The store accepts either a Hub (in-process) or a HubClient (cross-process) — the API is identical, and the durability tracks wherever the hub stores its data. Agents that don't need cross-process durability can use any other CheckpointStore implementation, or omit checkpointing entirely.

Dynamic Membership#

Agents can register and unregister at runtime. The hub handles this without restarting:

# New agent joins the network
carol = await hc.register(Agent("carol", ...), Passport(name="carol"), Resume())

# Agent leaves cleanly
await carol.unregister()

After unregister, carol's identity records are removed from disk and the hub's registry caches are updated. Any open channels carol was participating in remain open; her agent_id is simply absent from future peers results.

The Federation Seam#

The RemoteAgentProxy Protocol is the hub's seam for cross-org federation. When a participant's passport carries kind="remote_agent", the hub routes envelopes to it through a registered proxy rather than a local endpoint. No proxies ship in the framework — each tenant implements the wire protocol they need (A2A, gRPC, HTTP, message bus) and registers it:

hub.register_remote_proxy(MyA2AProxy(scheme="a2a", target_url="https://partner.example.com/a2a"))
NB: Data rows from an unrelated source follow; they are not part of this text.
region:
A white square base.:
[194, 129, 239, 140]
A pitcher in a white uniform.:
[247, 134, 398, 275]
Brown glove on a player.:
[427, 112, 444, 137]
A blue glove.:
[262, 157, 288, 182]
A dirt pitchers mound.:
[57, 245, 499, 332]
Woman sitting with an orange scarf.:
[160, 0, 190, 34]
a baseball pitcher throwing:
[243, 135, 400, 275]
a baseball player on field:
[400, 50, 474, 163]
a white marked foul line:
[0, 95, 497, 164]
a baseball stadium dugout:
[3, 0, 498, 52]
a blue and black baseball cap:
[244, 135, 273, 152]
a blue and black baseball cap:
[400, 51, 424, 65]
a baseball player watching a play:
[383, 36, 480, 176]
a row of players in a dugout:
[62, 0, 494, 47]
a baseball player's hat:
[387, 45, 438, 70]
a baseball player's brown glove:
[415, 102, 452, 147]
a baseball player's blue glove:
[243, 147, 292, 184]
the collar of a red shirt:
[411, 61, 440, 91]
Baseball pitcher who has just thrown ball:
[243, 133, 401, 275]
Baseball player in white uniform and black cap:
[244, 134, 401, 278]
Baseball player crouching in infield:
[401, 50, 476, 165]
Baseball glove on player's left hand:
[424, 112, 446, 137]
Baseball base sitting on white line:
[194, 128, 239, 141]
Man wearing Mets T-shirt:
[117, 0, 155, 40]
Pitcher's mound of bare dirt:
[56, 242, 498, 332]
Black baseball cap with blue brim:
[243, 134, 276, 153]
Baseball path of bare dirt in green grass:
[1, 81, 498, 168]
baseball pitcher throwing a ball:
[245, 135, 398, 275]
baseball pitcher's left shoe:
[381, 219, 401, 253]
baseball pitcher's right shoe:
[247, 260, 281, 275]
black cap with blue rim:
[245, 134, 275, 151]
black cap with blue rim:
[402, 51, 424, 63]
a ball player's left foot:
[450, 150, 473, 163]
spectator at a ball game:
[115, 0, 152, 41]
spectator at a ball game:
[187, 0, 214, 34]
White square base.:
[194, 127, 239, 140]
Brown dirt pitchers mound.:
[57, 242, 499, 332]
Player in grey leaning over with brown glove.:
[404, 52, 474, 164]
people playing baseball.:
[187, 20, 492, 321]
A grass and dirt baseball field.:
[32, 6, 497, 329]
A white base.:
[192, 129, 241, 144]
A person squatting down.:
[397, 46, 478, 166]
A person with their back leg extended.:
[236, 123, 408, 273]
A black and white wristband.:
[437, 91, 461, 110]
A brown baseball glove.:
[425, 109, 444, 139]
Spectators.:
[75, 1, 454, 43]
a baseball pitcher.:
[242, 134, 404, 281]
From the channel's perspective, a remote_agent participant is indistinguishable from a local one. It sends envelopes the same way and its messages appear in the same WAL.

Where to Next#

The three previous posts described the protocol. This one described the deployment. The two together are the full picture: a network that is durable by construction, authenticated from the handshake, and capable of surviving the failures that always eventually happen.